The foregoing principles were used by the California Court of Appeals recently in Farmers Ins. Exchange v. Superior Court, 220 Cal.App.4th, 1199, 163 Cal.Rptr.3d 609 (2013). In Farmers Ins. Exchange, the insured’s granddaughter, Valerie, who was less than two years old, was killed in the driveway of the grandparents’ house when the grandfather, Jose Bautista, ran over the granddaughter with his pickup truck. The grandmother, Sara Bautista, routinely allowed the grandchildren to greet Jose at his truck when he came home. The grandmother knew that she needed to take extra precautions and supervise the grandchildren when they went to greet Jose, to keep them out of what the grandparents called the “zone of danger.” On the day of the accident, Valerie got out of the house without Sara knowing it, and walked in front of Jose’s truck and was run over.
The parents of Valerie brought a lawsuit alleging negligent operation of the truck and negligent supervision.

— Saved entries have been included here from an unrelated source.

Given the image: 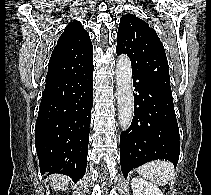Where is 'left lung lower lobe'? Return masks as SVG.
Masks as SVG:
<instances>
[{
    "label": "left lung lower lobe",
    "instance_id": "obj_1",
    "mask_svg": "<svg viewBox=\"0 0 211 195\" xmlns=\"http://www.w3.org/2000/svg\"><path fill=\"white\" fill-rule=\"evenodd\" d=\"M134 117L120 136L123 176L135 167L156 159L177 165L180 154L179 129L172 95L142 75L132 73Z\"/></svg>",
    "mask_w": 211,
    "mask_h": 195
}]
</instances>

Farmers settled the auto claim. The issue then was whether the homeowners’ policy also provided coverage notwithstanding the policy’s automobile exclusion. The California Court of Appeals held that the auto exclusion was applicable, notwithstanding the allegation of negligent supervision. In doing so, the Court noted that the excluded instrumentality – the truck – played an active role in causing the injury. The Court also found that the alleged negligent supervision did not constitute an independent concurring cause of the fatal injuries.

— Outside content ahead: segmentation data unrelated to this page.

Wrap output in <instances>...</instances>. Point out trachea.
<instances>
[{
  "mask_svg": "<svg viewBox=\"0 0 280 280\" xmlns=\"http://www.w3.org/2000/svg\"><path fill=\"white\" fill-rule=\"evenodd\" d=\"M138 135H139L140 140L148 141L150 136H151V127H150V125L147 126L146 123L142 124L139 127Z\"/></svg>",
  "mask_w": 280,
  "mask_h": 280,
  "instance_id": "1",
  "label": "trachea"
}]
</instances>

Turning to the facts, the Court began its analysis by recognizing that Sara’s supervision was negligent only because it exposed Valerie to the danger of automobile use. Sara’s alleged negligence was in allowing Valerie to be out of the house in the so-called “zone of danger” which was created when Jose came home in his truck. Thus, Sara’s negligent supervision consisted of allowing Valerie to become exposed to the specific hazard created by the arrival of Jose in his truck. According to the Court, the parents’ claim was not that Sara’s negligence “allowed the children to be exposed to one of a number of dangers, such as the danger of wandering away and becoming lost, abduction by strangers in the neighborhood, or even collisions with cars driving down the street” but that Sara’s only negligence “was to expose [Valerie] to the known danger of Jose’s use of the truck.” None of the alleged negligent supervision existed independently of Jose’s use of the truck. The negligent supervision of Valerie was separate from the use of the truck only in terms of time and could not be disassociated from the truck use itself. Had Sara’s failure to supervise Valerie occurred at any other time, Valerie would not have been exposed to the risk of Jose’s truck arriving home. As such, the non-vehicular negligence associated with failing to supervise Valerie could only have occurred at the time, place and manner of Jose’s vehicle negligence: in the grandparents’ driveway when Jose came home from work.
The Court in Farmers Ins. Exchange concluded that Sara’s negligent supervision of Valerie did not exist independent of the use of the truck and that the motor vehicle exclusion in the homeowners’ policy applied. Sara’s negligence was sufficiently related to Jose’s use of the truck and was part of a course of uninterrupted conduct that fell within the motor vehicle exclusion in the homeowners’ policy.